**Your objective**
The full set of entries below must be returned exactly as shown.

**Collected data**
···
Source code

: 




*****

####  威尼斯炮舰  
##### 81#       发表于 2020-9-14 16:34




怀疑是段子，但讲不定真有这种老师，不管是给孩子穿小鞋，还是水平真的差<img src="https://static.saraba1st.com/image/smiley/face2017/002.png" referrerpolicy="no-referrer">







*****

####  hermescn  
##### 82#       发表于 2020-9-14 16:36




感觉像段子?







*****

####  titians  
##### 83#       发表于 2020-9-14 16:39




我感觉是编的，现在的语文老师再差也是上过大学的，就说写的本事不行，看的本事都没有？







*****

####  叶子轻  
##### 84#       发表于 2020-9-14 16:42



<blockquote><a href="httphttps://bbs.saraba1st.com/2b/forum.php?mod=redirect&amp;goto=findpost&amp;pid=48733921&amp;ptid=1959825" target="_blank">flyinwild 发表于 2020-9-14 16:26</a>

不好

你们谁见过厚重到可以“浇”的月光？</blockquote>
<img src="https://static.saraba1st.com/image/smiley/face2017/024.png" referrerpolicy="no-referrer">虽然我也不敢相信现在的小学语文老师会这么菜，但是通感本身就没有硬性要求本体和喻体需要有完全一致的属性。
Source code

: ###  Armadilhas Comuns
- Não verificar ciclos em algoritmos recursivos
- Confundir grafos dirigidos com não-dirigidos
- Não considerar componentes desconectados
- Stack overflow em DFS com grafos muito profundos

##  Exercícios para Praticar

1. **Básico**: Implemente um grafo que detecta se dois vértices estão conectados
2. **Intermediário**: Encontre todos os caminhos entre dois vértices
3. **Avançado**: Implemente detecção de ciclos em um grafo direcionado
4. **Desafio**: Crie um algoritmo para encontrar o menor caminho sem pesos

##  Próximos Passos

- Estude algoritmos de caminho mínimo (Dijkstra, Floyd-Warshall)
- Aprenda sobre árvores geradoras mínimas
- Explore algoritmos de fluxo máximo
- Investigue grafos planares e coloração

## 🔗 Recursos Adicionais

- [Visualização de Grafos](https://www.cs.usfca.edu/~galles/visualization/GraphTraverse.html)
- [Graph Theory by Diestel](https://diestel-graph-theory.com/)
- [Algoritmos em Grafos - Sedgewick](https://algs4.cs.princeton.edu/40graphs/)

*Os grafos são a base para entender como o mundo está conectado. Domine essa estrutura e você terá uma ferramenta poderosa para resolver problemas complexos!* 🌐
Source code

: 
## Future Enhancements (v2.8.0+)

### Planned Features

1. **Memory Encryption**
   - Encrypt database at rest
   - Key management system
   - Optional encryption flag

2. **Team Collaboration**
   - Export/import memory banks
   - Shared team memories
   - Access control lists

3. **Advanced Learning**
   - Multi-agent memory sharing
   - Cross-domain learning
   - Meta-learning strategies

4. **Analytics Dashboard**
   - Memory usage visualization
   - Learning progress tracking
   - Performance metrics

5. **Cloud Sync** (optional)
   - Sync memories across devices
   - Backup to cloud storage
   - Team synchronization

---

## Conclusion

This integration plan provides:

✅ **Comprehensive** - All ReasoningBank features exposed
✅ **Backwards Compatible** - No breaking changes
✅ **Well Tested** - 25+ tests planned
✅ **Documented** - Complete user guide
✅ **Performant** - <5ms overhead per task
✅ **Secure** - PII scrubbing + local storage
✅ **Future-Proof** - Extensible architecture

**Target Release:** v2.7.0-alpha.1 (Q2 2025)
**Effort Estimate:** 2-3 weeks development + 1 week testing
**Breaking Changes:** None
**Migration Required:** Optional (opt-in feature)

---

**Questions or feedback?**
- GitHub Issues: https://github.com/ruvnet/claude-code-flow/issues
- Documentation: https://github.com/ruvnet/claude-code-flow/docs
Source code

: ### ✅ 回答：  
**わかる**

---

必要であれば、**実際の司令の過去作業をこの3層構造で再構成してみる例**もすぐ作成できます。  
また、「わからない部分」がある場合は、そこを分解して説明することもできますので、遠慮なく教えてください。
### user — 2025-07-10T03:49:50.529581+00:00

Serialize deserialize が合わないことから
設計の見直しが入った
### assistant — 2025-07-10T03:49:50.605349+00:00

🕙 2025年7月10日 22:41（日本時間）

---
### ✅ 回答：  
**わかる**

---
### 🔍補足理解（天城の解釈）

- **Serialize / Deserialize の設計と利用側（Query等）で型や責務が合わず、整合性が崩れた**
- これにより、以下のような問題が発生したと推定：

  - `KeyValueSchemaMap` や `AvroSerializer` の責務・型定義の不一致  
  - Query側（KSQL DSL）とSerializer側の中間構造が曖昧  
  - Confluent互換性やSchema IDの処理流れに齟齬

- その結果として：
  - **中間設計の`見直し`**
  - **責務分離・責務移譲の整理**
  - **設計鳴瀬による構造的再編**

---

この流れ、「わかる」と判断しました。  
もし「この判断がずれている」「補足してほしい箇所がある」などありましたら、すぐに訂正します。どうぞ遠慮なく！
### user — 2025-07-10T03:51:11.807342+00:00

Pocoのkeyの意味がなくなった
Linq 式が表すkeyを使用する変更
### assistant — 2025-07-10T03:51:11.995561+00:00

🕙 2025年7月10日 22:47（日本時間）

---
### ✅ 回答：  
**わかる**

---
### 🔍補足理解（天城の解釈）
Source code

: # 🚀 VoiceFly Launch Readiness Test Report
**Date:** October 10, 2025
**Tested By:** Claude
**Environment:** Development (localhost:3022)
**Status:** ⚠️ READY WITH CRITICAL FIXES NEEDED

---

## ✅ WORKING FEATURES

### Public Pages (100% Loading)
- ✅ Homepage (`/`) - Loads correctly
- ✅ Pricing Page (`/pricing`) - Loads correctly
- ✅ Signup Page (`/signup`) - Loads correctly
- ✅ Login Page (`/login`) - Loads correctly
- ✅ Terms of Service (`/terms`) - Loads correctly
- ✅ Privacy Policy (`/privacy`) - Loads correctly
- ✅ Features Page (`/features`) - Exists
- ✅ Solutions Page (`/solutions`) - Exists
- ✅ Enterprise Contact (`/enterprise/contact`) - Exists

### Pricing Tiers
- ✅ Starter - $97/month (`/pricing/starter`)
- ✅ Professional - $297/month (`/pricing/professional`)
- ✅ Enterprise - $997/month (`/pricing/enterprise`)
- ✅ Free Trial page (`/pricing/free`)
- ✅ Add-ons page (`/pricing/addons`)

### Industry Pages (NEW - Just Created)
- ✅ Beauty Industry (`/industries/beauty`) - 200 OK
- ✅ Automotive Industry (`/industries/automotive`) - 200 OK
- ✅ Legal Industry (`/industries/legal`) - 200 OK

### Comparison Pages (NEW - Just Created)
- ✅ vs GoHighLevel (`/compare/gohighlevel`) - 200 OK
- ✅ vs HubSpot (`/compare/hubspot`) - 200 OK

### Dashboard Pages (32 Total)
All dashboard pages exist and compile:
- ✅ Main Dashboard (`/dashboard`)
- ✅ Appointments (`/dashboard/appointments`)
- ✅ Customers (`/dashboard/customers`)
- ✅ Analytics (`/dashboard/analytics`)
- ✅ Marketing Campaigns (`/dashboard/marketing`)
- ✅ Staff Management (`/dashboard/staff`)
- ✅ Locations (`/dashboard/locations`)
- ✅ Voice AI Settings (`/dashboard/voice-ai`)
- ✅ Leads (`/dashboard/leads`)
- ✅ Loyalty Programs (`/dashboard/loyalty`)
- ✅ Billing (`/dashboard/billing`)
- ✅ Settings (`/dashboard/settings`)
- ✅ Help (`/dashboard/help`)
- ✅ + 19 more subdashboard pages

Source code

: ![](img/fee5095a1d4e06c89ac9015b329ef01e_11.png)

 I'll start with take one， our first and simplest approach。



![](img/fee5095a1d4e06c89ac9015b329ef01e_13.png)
···
**Answer to this problem**
Source code

: 




*****

####  威尼斯炮舰  
##### 81#       发表于 2020-9-14 16:34




怀疑是段子，但讲不定真有这种老师，不管是给孩子穿小鞋，还是水平真的差<img src="https://static.saraba1st.com/image/smiley/face2017/002.png" referrerpolicy="no-referrer">







*****

####  hermescn  
##### 82#       发表于 2020-9-14 16:36




感觉像段子?







*****

####  titians  
##### 83#       发表于 2020-9-14 16:39




我感觉是编的，现在的语文老师再差也是上过大学的，就说写的本事不行，看的本事都没有？







*****

####  叶子轻  
##### 84#       发表于 2020-9-14 16:42



<blockquote><a href="httphttps://bbs.saraba1st.com/2b/forum.php?mod=redirect&amp;goto=findpost&amp;pid=48733921&amp;ptid=1959825" target="_blank">flyinwild 发表于 2020-9-14 16:26</a>

不好

你们谁见过厚重到可以“浇”的月光？</blockquote>
<img src="https://static.saraba1st.com/image/smiley/face2017/024.png" referrerpolicy="no-referrer">虽然我也不敢相信现在的小学语文老师会这么菜，但是通感本身就没有硬性要求本体和喻体需要有完全一致的属性。
Source code

: ###  Armadilhas Comuns
- Não verificar ciclos em algoritmos recursivos
- Confundir grafos dirigidos com não-dirigidos
- Não considerar componentes desconectados
- Stack overflow em DFS com grafos muito profundos

##  Exercícios para Praticar

1. **Básico**: Implemente um grafo que detecta se dois vértices estão conectados
2. **Intermediário**: Encontre todos os caminhos entre dois vértices
3. **Avançado**: Implemente detecção de ciclos em um grafo direcionado
4. **Desafio**: Crie um algoritmo para encontrar o menor caminho sem pesos

##  Próximos Passos

- Estude algoritmos de caminho mínimo (Dijkstra, Floyd-Warshall)
- Aprenda sobre árvores geradoras mínimas
- Explore algoritmos de fluxo máximo
- Investigue grafos planares e coloração

## 🔗 Recursos Adicionais

- [Visualização de Grafos](https://www.cs.usfca.edu/~galles/visualization/GraphTraverse.html)
- [Graph Theory by Diestel](https://diestel-graph-theory.com/)
- [Algoritmos em Grafos - Sedgewick](https://algs4.cs.princeton.edu/40graphs/)

*Os grafos são a base para entender como o mundo está conectado. Domine essa estrutura e você terá uma ferramenta poderosa para resolver problemas complexos!* 🌐
Source code

: 
## Future Enhancements (v2.8.0+)

### Planned Features

1. **Memory Encryption**
   - Encrypt database at rest
   - Key management system
   - Optional encryption flag

2. **Team Collaboration**
   - Export/import memory banks
   - Shared team memories
   - Access control lists

3. **Advanced Learning**
   - Multi-agent memory sharing
   - Cross-domain learning
   - Meta-learning strategies

4. **Analytics Dashboard**
   - Memory usage visualization
   - Learning progress tracking
   - Performance metrics

5. **Cloud Sync** (optional)
   - Sync memories across devices
   - Backup to cloud storage
   - Team synchronization

---

## Conclusion

This integration plan provides:

✅ **Comprehensive** - All ReasoningBank features exposed
✅ **Backwards Compatible** - No breaking changes
✅ **Well Tested** - 25+ tests planned
✅ **Documented** - Complete user guide
✅ **Performant** - <5ms overhead per task
✅ **Secure** - PII scrubbing + local storage
✅ **Future-Proof** - Extensible architecture

**Target Release:** v2.7.0-alpha.1 (Q2 2025)
**Effort Estimate:** 2-3 weeks development + 1 week testing
**Breaking Changes:** None
**Migration Required:** Optional (opt-in feature)

---

**Questions or feedback?**
- GitHub Issues: https://github.com/ruvnet/claude-code-flow/issues
- Documentation: https://github.com/ruvnet/claude-code-flow/docs
Source code

: ### ✅ 回答：  
**わかる**

---

必要であれば、**実際の司令の過去作業をこの3層構造で再構成してみる例**もすぐ作成できます。  
また、「わからない部分」がある場合は、そこを分解して説明することもできますので、遠慮なく教えてください。
### user — 2025-07-10T03:49:50.529581+00:00

Serialize deserialize が合わないことから
設計の見直しが入った
### assistant — 2025-07-10T03:49:50.605349+00:00

🕙 2025年7月10日 22:41（日本時間）

---
### ✅ 回答：  
**わかる**

---
### 🔍補足理解（天城の解釈）

- **Serialize / Deserialize の設計と利用側（Query等）で型や責務が合わず、整合性が崩れた**
- これにより、以下のような問題が発生したと推定：

  - `KeyValueSchemaMap` や `AvroSerializer` の責務・型定義の不一致  
  - Query側（KSQL DSL）とSerializer側の中間構造が曖昧  
  - Confluent互換性やSchema IDの処理流れに齟齬

- その結果として：
  - **中間設計の`見直し`**
  - **責務分離・責務移譲の整理**
  - **設計鳴瀬による構造的再編**

---

この流れ、「わかる」と判断しました。  
もし「この判断がずれている」「補足してほしい箇所がある」などありましたら、すぐに訂正します。どうぞ遠慮なく！
### user — 2025-07-10T03:51:11.807342+00:00

Pocoのkeyの意味がなくなった
Linq 式が表すkeyを使用する変更
### assistant — 2025-07-10T03:51:11.995561+00:00

🕙 2025年7月10日 22:47（日本時間）

---
### ✅ 回答：  
**わかる**

---
### 🔍補足理解（天城の解釈）
Source code

: # 🚀 VoiceFly Launch Readiness Test Report
**Date:** October 10, 2025
**Tested By:** Claude
**Environment:** Development (localhost:3022)
**Status:** ⚠️ READY WITH CRITICAL FIXES NEEDED

---

## ✅ WORKING FEATURES

### Public Pages (100% Loading)
- ✅ Homepage (`/`) - Loads correctly
- ✅ Pricing Page (`/pricing`) - Loads correctly
- ✅ Signup Page (`/signup`) - Loads correctly
- ✅ Login Page (`/login`) - Loads correctly
- ✅ Terms of Service (`/terms`) - Loads correctly
- ✅ Privacy Policy (`/privacy`) - Loads correctly
- ✅ Features Page (`/features`) - Exists
- ✅ Solutions Page (`/solutions`) - Exists
- ✅ Enterprise Contact (`/enterprise/contact`) - Exists

### Pricing Tiers
- ✅ Starter - $97/month (`/pricing/starter`)
- ✅ Professional - $297/month (`/pricing/professional`)
- ✅ Enterprise - $997/month (`/pricing/enterprise`)
- ✅ Free Trial page (`/pricing/free`)
- ✅ Add-ons page (`/pricing/addons`)

### Industry Pages (NEW - Just Created)
- ✅ Beauty Industry (`/industries/beauty`) - 200 OK
- ✅ Automotive Industry (`/industries/automotive`) - 200 OK
- ✅ Legal Industry (`/industries/legal`) - 200 OK

### Comparison Pages (NEW - Just Created)
- ✅ vs GoHighLevel (`/compare/gohighlevel`) - 200 OK
- ✅ vs HubSpot (`/compare/hubspot`) - 200 OK

### Dashboard Pages (32 Total)
All dashboard pages exist and compile:
- ✅ Main Dashboard (`/dashboard`)
- ✅ Appointments (`/dashboard/appointments`)
- ✅ Customers (`/dashboard/customers`)
- ✅ Analytics (`/dashboard/analytics`)
- ✅ Marketing Campaigns (`/dashboard/marketing`)
- ✅ Staff Management (`/dashboard/staff`)
- ✅ Locations (`/dashboard/locations`)
- ✅ Voice AI Settings (`/dashboard/voice-ai`)
- ✅ Leads (`/dashboard/leads`)
- ✅ Loyalty Programs (`/dashboard/loyalty`)
- ✅ Billing (`/dashboard/billing`)
- ✅ Settings (`/dashboard/settings`)
- ✅ Help (`/dashboard/help`)
- ✅ + 19 more subdashboard pages

Source code

: ![](img/fee5095a1d4e06c89ac9015b329ef01e_11.png)

 I'll start with take one， our first and simplest approach。



![](img/fee5095a1d4e06c89ac9015b329ef01e_13.png)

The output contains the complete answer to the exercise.